• Task to complete:
Extract every line of the data below word for word, leaving the pictures out of your answer.

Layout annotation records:
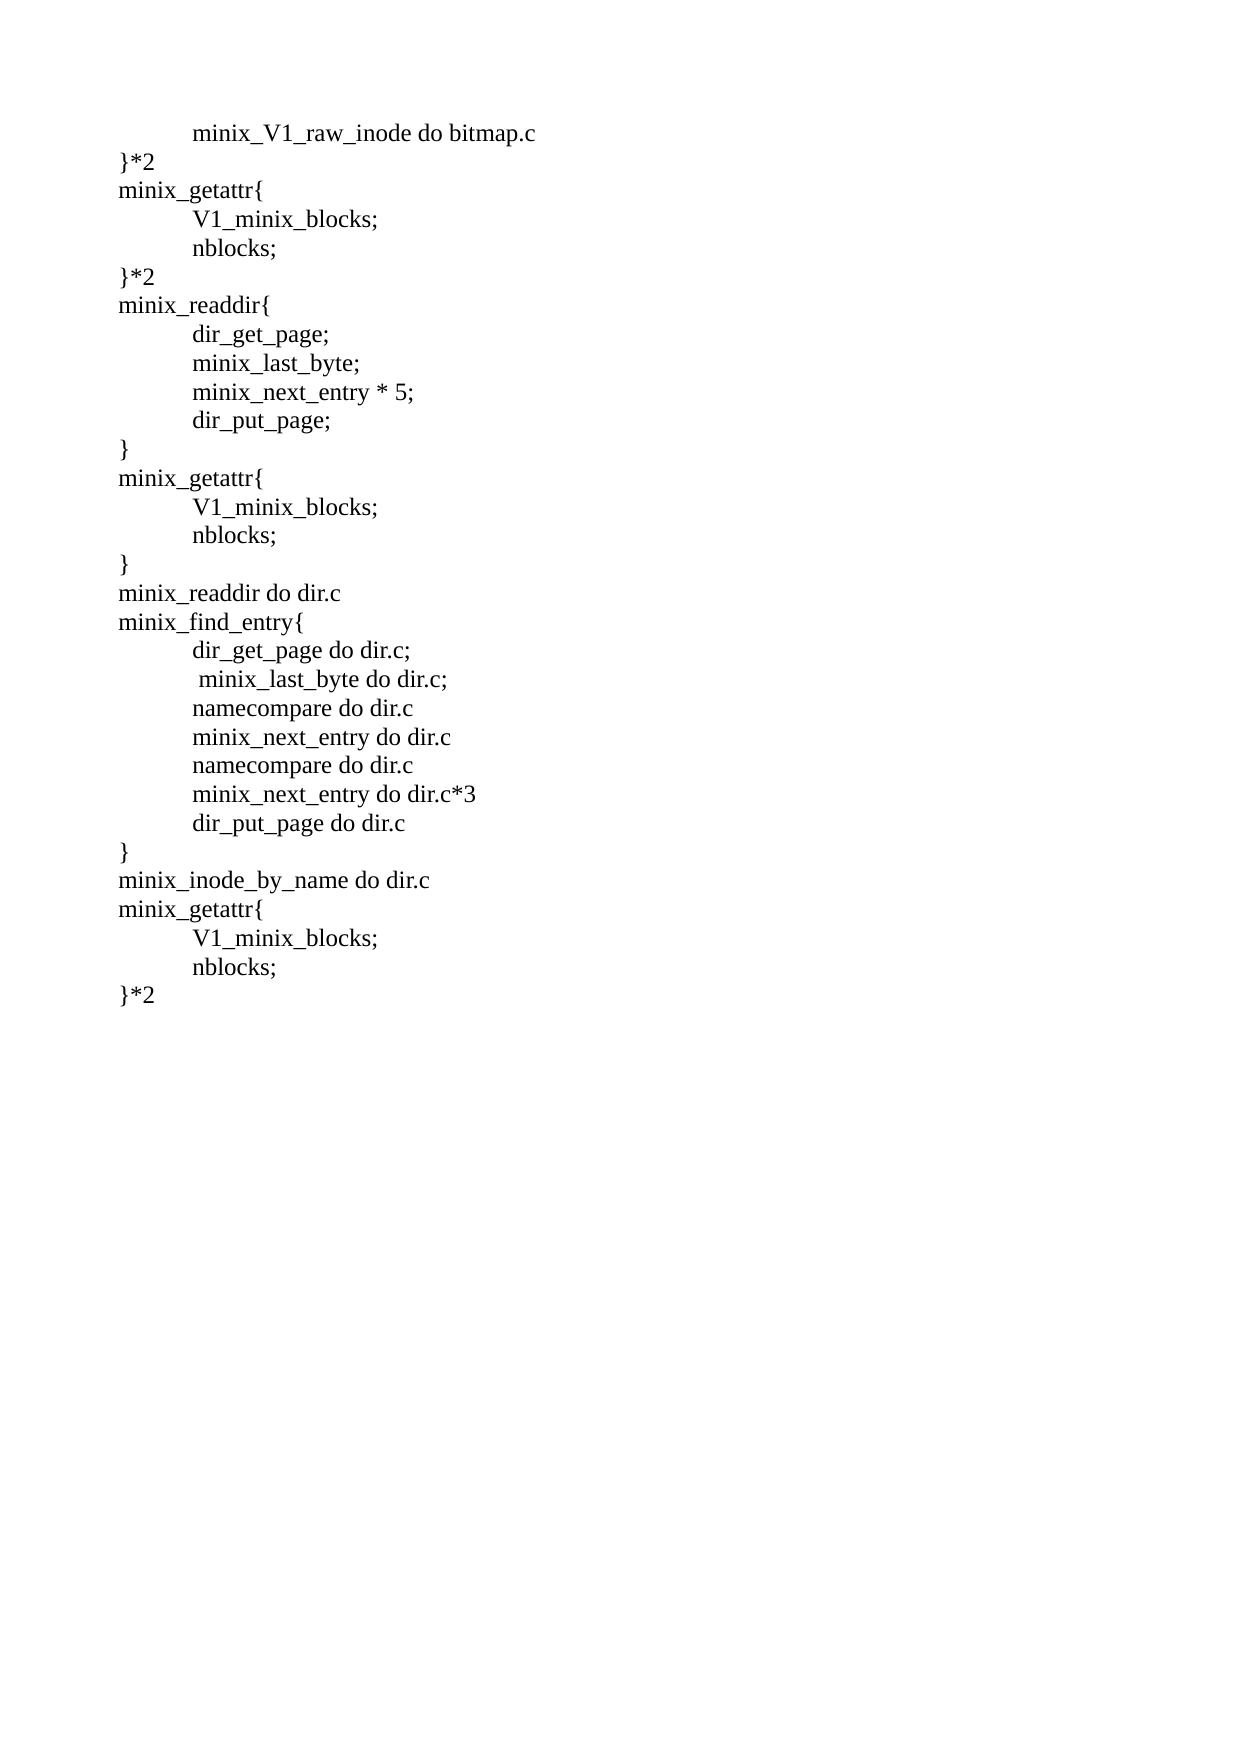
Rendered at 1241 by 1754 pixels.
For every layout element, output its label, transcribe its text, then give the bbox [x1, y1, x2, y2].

text dir_get_page; [118, 319, 1122, 348]
text dir_put_page; [118, 406, 1122, 434]
text namecompare do dir.c [118, 693, 1122, 722]
text minix_next_entry do dir.c*3 [118, 779, 1122, 808]
text namecompare do dir.c [118, 751, 1122, 779]
text } [118, 434, 1122, 463]
text minix_find_entry{ [118, 607, 1122, 636]
text nblocks; [118, 952, 1122, 981]
text minix_last_byte do dir.c; [118, 664, 1122, 693]
text minix_V1_raw_inode do bitmap.c [118, 118, 1122, 147]
text dir_get_page do dir.c; [118, 636, 1122, 664]
text minix_next_entry do dir.c [118, 722, 1122, 751]
text V1_minix_blocks; [118, 204, 1122, 233]
text V1_minix_blocks; [118, 923, 1122, 952]
text } [118, 837, 1122, 866]
text V1_minix_blocks; [118, 492, 1122, 521]
text nblocks; [118, 233, 1122, 262]
text minix_last_byte; [118, 348, 1122, 377]
text }*2 [118, 262, 1122, 291]
text minix_readdir do dir.c [118, 578, 1122, 607]
text }*2 [118, 147, 1122, 176]
text minix_next_entry * 5; [118, 377, 1122, 406]
text minix_readdir{ [118, 291, 1122, 319]
text } [118, 549, 1122, 578]
text minix_inode_by_name do dir.c [118, 866, 1122, 894]
text minix_getattr{ [118, 463, 1122, 492]
text minix_getattr{ [118, 176, 1122, 204]
text dir_put_page do dir.c [118, 808, 1122, 837]
text nblocks; [118, 521, 1122, 549]
text minix_getattr{ [118, 894, 1122, 923]
text }*2 [118, 981, 1122, 1009]
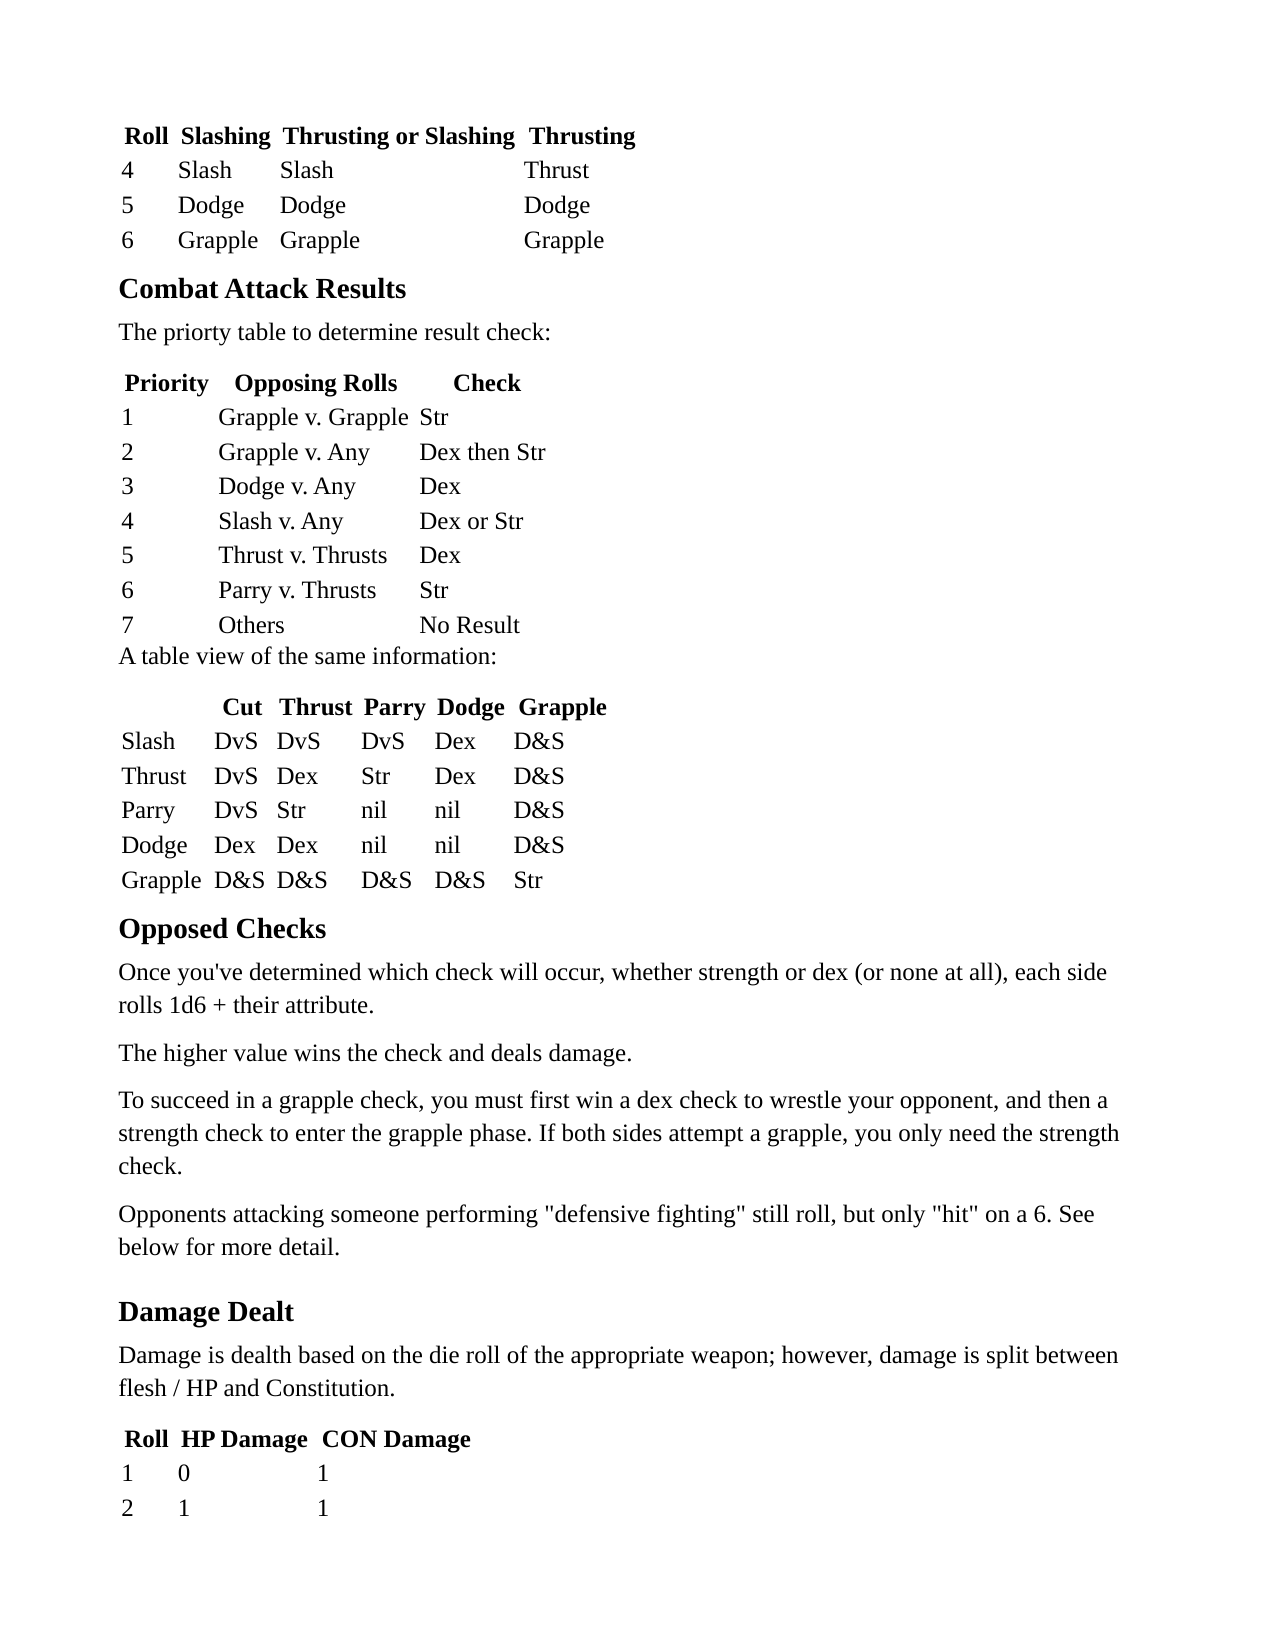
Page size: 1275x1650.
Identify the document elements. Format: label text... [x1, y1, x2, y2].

table_cell 1 [118, 1455, 175, 1490]
table_cell Thrust v. Thrusts [215, 538, 416, 572]
table_cell Dex [274, 758, 358, 793]
table_cell Dex then Str [416, 434, 558, 468]
table_cell No Result [416, 607, 558, 641]
text To succeed in a grapple check, you must first win a dex check to wrestle your opponent, and then a strength check to enter the grapple phase. If both sides attempt a grapple, you only need the strength check. [118, 1085, 1157, 1180]
table_header Check [416, 365, 558, 399]
table_cell Thrust [521, 153, 643, 187]
table_cell 5 [118, 538, 215, 572]
table_cell 1 [118, 399, 215, 434]
table_cell Others [215, 607, 416, 641]
table_header Priority [118, 365, 215, 399]
table_cell D&S [431, 862, 510, 896]
table_cell DvS [358, 724, 431, 758]
table_cell Dex or Str [416, 503, 558, 538]
text Damage is dealth based on the die roll of the appropriate weapon; however, damage is split between flesh / HP and Constitution. [118, 1340, 1157, 1402]
table_header CON Damage [314, 1421, 479, 1455]
table_header HP Damage [175, 1421, 314, 1455]
table_header Parry [358, 689, 431, 723]
table_cell D&S [510, 793, 615, 827]
table_cell Dodge [277, 187, 521, 222]
table_cell 4 [118, 153, 175, 187]
table_header Cut [211, 689, 273, 723]
table_cell 2 [118, 1490, 175, 1524]
table_cell D&S [510, 724, 615, 758]
table_cell 1 [175, 1490, 314, 1524]
table_cell D&S [510, 827, 615, 862]
table_cell Dex [416, 538, 558, 572]
table_header Thrust [274, 689, 358, 723]
table_header Roll [118, 118, 175, 153]
table_header [118, 689, 211, 723]
table_cell Str [416, 399, 558, 434]
table_cell Str [510, 862, 615, 896]
table_cell 2 [118, 434, 215, 468]
table_cell Dodge [175, 187, 277, 222]
subtitle Opposed Checks [118, 911, 1157, 944]
table_cell D&S [358, 862, 431, 896]
table_cell Grapple [118, 862, 211, 896]
table_header Thrusting or Slashing [277, 118, 521, 153]
table_header Opposing Rolls [215, 365, 416, 399]
table_cell 5 [118, 187, 175, 222]
table_cell D&S [510, 758, 615, 793]
table_header Thrusting [521, 118, 643, 153]
table_cell Dodge [118, 827, 211, 862]
table_header Grapple [510, 689, 615, 723]
table_cell nil [431, 793, 510, 827]
table_cell Dex [211, 827, 273, 862]
table_cell nil [358, 827, 431, 862]
table_header Roll [118, 1421, 175, 1455]
table_cell Str [274, 793, 358, 827]
table_cell Dodge v. Any [215, 469, 416, 503]
text Opponents attacking someone performing "defensive fighting" still roll, but only "hit" on a 6. See below for more detail. [118, 1199, 1157, 1261]
table_cell DvS [211, 758, 273, 793]
table_cell Dex [274, 827, 358, 862]
table_header Dodge [431, 689, 510, 723]
table_cell Slash v. Any [215, 503, 416, 538]
subtitle Damage Dealt [118, 1294, 1157, 1328]
table_cell Grapple [175, 222, 277, 256]
table_cell 4 [118, 503, 215, 538]
table_cell Parry v. Thrusts [215, 572, 416, 607]
subtitle Combat Attack Results [118, 271, 1157, 304]
table_cell Dodge [521, 187, 643, 222]
text Once you've determined which check will occur, whether strength or dex (or none at all), each side rolls 1d6 + their attribute. [118, 957, 1157, 1019]
table_cell nil [358, 793, 431, 827]
table_cell D&S [211, 862, 273, 896]
table_cell Parry [118, 793, 211, 827]
table_cell Thrust [118, 758, 211, 793]
table_cell Str [416, 572, 558, 607]
table_cell Grapple [277, 222, 521, 256]
table_cell D&S [274, 862, 358, 896]
text The priorty table to determine result check: [118, 317, 1157, 346]
table_cell 7 [118, 607, 215, 641]
table_cell Dex [431, 758, 510, 793]
table_cell Slash [277, 153, 521, 187]
text A table view of the same information: [118, 641, 1157, 670]
text The higher value wins the check and deals damage. [118, 1038, 1157, 1066]
table_cell Str [358, 758, 431, 793]
table_cell DvS [211, 724, 273, 758]
table_cell nil [431, 827, 510, 862]
table_cell Dex [416, 469, 558, 503]
table_header Slashing [175, 118, 277, 153]
table_cell Grapple [521, 222, 643, 256]
table_cell 6 [118, 572, 215, 607]
table_cell 3 [118, 469, 215, 503]
table_cell 0 [175, 1455, 314, 1490]
table_cell DvS [211, 793, 273, 827]
table_cell Dex [431, 724, 510, 758]
table_cell Slash [118, 724, 211, 758]
table_cell 6 [118, 222, 175, 256]
table_cell Grapple v. Grapple [215, 399, 416, 434]
table_cell Grapple v. Any [215, 434, 416, 468]
table_cell 1 [314, 1455, 479, 1490]
table_cell Slash [175, 153, 277, 187]
table_cell DvS [274, 724, 358, 758]
table_cell 1 [314, 1490, 479, 1524]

• Exercise output:
Rendered at 1241 by 1754 pixels.
For every layout element, output its label, transcribe its text, then give the bbox [x1, y1, x2, y2].

text dir_get_page; [118, 319, 1122, 348]
text dir_put_page; [118, 406, 1122, 434]
text namecompare do dir.c [118, 693, 1122, 722]
text minix_next_entry do dir.c*3 [118, 779, 1122, 808]
text namecompare do dir.c [118, 751, 1122, 779]
text } [118, 434, 1122, 463]
text minix_find_entry{ [118, 607, 1122, 636]
text nblocks; [118, 952, 1122, 981]
text minix_last_byte do dir.c; [118, 664, 1122, 693]
text minix_V1_raw_inode do bitmap.c [118, 118, 1122, 147]
text dir_get_page do dir.c; [118, 636, 1122, 664]
text minix_next_entry do dir.c [118, 722, 1122, 751]
text V1_minix_blocks; [118, 204, 1122, 233]
text V1_minix_blocks; [118, 923, 1122, 952]
text } [118, 837, 1122, 866]
text V1_minix_blocks; [118, 492, 1122, 521]
text nblocks; [118, 233, 1122, 262]
text minix_last_byte; [118, 348, 1122, 377]
text }*2 [118, 262, 1122, 291]
text minix_readdir do dir.c [118, 578, 1122, 607]
text }*2 [118, 147, 1122, 176]
text minix_next_entry * 5; [118, 377, 1122, 406]
text minix_readdir{ [118, 291, 1122, 319]
text } [118, 549, 1122, 578]
text minix_inode_by_name do dir.c [118, 866, 1122, 894]
text minix_getattr{ [118, 463, 1122, 492]
text minix_getattr{ [118, 176, 1122, 204]
text dir_put_page do dir.c [118, 808, 1122, 837]
text nblocks; [118, 521, 1122, 549]
text minix_getattr{ [118, 894, 1122, 923]
text }*2 [118, 981, 1122, 1009]
Page size: 1275x1650.
Identify the document elements. Format: label text... [x1, y1, x2, y2].

table_cell 1 [118, 1455, 175, 1490]
table_cell Thrust v. Thrusts [215, 538, 416, 572]
table_cell Dex [274, 758, 358, 793]
table_cell Dex then Str [416, 434, 558, 468]
table_cell No Result [416, 607, 558, 641]
text To succeed in a grapple check, you must first win a dex check to wrestle your opponent, and then a strength check to enter the grapple phase. If both sides attempt a grapple, you only need the strength check. [118, 1085, 1157, 1180]
table_header Check [416, 365, 558, 399]
table_cell Thrust [521, 153, 643, 187]
table_cell 5 [118, 538, 215, 572]
table_cell 1 [118, 399, 215, 434]
table_cell Others [215, 607, 416, 641]
table_header Priority [118, 365, 215, 399]
table_cell D&S [431, 862, 510, 896]
table_cell DvS [358, 724, 431, 758]
table_cell Dex or Str [416, 503, 558, 538]
text Damage is dealth based on the die roll of the appropriate weapon; however, damage is split between flesh / HP and Constitution. [118, 1340, 1157, 1402]
table_header CON Damage [314, 1421, 479, 1455]
table_header HP Damage [175, 1421, 314, 1455]
table_header Parry [358, 689, 431, 723]
table_cell D&S [510, 793, 615, 827]
table_cell Dodge [277, 187, 521, 222]
table_cell 4 [118, 153, 175, 187]
table_header Cut [211, 689, 273, 723]
table_cell 2 [118, 1490, 175, 1524]
table_cell D&S [510, 724, 615, 758]
table_cell 1 [175, 1490, 314, 1524]
table_cell D&S [510, 827, 615, 862]
table_cell Dex [416, 538, 558, 572]
table_header Thrust [274, 689, 358, 723]
table_header Roll [118, 118, 175, 153]
table_header [118, 689, 211, 723]
table_cell Str [416, 399, 558, 434]
table_cell Str [510, 862, 615, 896]
table_cell 2 [118, 434, 215, 468]
table_cell Dodge [175, 187, 277, 222]
subtitle Opposed Checks [118, 911, 1157, 944]
table_cell D&S [358, 862, 431, 896]
table_cell Grapple [118, 862, 211, 896]
table_header Thrusting or Slashing [277, 118, 521, 153]
table_header Opposing Rolls [215, 365, 416, 399]
table_cell 5 [118, 187, 175, 222]
table_cell D&S [510, 758, 615, 793]
table_header Thrusting [521, 118, 643, 153]
table_cell Dodge [118, 827, 211, 862]
table_header Grapple [510, 689, 615, 723]
table_cell nil [431, 793, 510, 827]
table_cell Dex [211, 827, 273, 862]
table_cell nil [358, 827, 431, 862]
table_header Roll [118, 1421, 175, 1455]
table_cell Str [274, 793, 358, 827]
table_cell Dodge v. Any [215, 469, 416, 503]
text Opponents attacking someone performing "defensive fighting" still roll, but only "hit" on a 6. See below for more detail. [118, 1199, 1157, 1261]
table_cell DvS [211, 758, 273, 793]
table_cell Dex [274, 827, 358, 862]
table_header Dodge [431, 689, 510, 723]
table_cell Slash v. Any [215, 503, 416, 538]
subtitle Damage Dealt [118, 1294, 1157, 1328]
table_cell Grapple [175, 222, 277, 256]
table_cell 4 [118, 503, 215, 538]
table_cell Parry v. Thrusts [215, 572, 416, 607]
subtitle Combat Attack Results [118, 271, 1157, 304]
table_cell Dodge [521, 187, 643, 222]
text Once you've determined which check will occur, whether strength or dex (or none at all), each side rolls 1d6 + their attribute. [118, 957, 1157, 1019]
table_cell nil [358, 793, 431, 827]
table_cell D&S [211, 862, 273, 896]
table_cell Parry [118, 793, 211, 827]
table_cell Thrust [118, 758, 211, 793]
table_cell Str [416, 572, 558, 607]
table_cell Grapple [277, 222, 521, 256]
table_cell D&S [274, 862, 358, 896]
text The priorty table to determine result check: [118, 317, 1157, 346]
table_cell 7 [118, 607, 215, 641]
table_cell Dex [431, 758, 510, 793]
table_cell Slash [277, 153, 521, 187]
text A table view of the same information: [118, 641, 1157, 670]
text The higher value wins the check and deals damage. [118, 1038, 1157, 1066]
table_cell Str [358, 758, 431, 793]
table_cell DvS [211, 724, 273, 758]
table_cell nil [431, 827, 510, 862]
table_cell Dex [416, 469, 558, 503]
table_header Slashing [175, 118, 277, 153]
table_cell Grapple [521, 222, 643, 256]
table_cell 6 [118, 572, 215, 607]
table_cell 3 [118, 469, 215, 503]
table_cell 0 [175, 1455, 314, 1490]
table_cell DvS [211, 793, 273, 827]
table_cell Dex [431, 724, 510, 758]
table_cell Slash [118, 724, 211, 758]
table_cell 6 [118, 222, 175, 256]
table_cell Grapple v. Grapple [215, 399, 416, 434]
table_cell Grapple v. Any [215, 434, 416, 468]
table_cell 1 [314, 1455, 479, 1490]
table_cell Slash [175, 153, 277, 187]
table_cell DvS [274, 724, 358, 758]
table_cell 1 [314, 1490, 479, 1524]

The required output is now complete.